- Task goal
Using the post about OLS and MLE t-statistics, answer:
(a) According to point (1), what do OLS and MLE generate the same of?
(b) Which textbook and page does the post cite?
(c) What do $T_0$ and $T_1$ stand for in that cited passage?

- Excerpted text
The following are a few starting points to set the context:

(1) We know that OLS and MLE will generate the same estimates for regression coefficients(e.g., $\hat{\beta}_0$, $\hat{\beta}_1$).

(2) We know that linear regression coefficients estimated by OLS do not assume normal distribution for $\epsilon$. Thus, if we want to get a p-value for estimated coefficients, typically we assume normal distribution for $\epsilon$, same as MLE.

(3) Below is from the textbook of Bain and Engelhardt's Intro. to Prob. and Math. Stat. (p. 514). The $T_0$ and $T_1$ are for intercept and slope t tests in MLE for simple linear regression. We can see that it cancels out the population $\sigma^2$ and only keeps the unbiased estimate $\tilde{\sigma}$ in the t-statistic. We know that the estimate of $\sigma^2$ in OLS is also unbiased $\tilde{\sigma}$.

My question is: Are t-statistic formulas and values for linear regression coefficients the same across OLS and MLE?

I believe so. If it is not true, can you point out where I make mistakes in this reasoning process? Thank you so much. I look forward to your insights, suggestions, and comments.

- Dataset extract
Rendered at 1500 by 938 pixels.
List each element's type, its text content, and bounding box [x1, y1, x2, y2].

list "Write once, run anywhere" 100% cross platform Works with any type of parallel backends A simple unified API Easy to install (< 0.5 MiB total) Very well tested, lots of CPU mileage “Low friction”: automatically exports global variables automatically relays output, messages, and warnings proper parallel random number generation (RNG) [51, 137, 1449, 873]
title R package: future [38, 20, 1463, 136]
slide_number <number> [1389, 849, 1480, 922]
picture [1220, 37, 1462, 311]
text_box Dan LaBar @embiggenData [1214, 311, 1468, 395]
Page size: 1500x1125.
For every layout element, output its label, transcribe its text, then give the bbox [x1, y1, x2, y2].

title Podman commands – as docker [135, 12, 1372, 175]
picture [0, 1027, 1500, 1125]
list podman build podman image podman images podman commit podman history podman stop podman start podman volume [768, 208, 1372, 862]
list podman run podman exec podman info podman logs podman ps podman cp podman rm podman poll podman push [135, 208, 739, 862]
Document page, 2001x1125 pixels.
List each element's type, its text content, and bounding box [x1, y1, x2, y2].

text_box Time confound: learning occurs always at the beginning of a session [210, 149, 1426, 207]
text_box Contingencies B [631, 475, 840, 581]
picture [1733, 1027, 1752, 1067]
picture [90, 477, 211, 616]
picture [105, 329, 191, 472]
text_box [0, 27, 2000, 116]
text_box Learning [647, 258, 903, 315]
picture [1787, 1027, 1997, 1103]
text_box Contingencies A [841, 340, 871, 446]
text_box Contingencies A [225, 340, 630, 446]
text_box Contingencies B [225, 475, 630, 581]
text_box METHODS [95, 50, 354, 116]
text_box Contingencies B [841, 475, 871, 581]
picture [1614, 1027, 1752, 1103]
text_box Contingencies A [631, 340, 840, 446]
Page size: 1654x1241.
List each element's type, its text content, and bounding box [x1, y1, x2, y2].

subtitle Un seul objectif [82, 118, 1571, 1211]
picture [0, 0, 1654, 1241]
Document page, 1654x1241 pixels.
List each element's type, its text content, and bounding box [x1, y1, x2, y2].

- Response to this exercise
(a) Estimates for regression coefficients, such as $\hat{\beta}_0$ and $\hat{\beta}_1$.
(b) Bain and Engelhardt's Intro. to Prob. and Math. Stat., p. 514.
(c) The intercept and slope t tests in MLE for simple linear regression.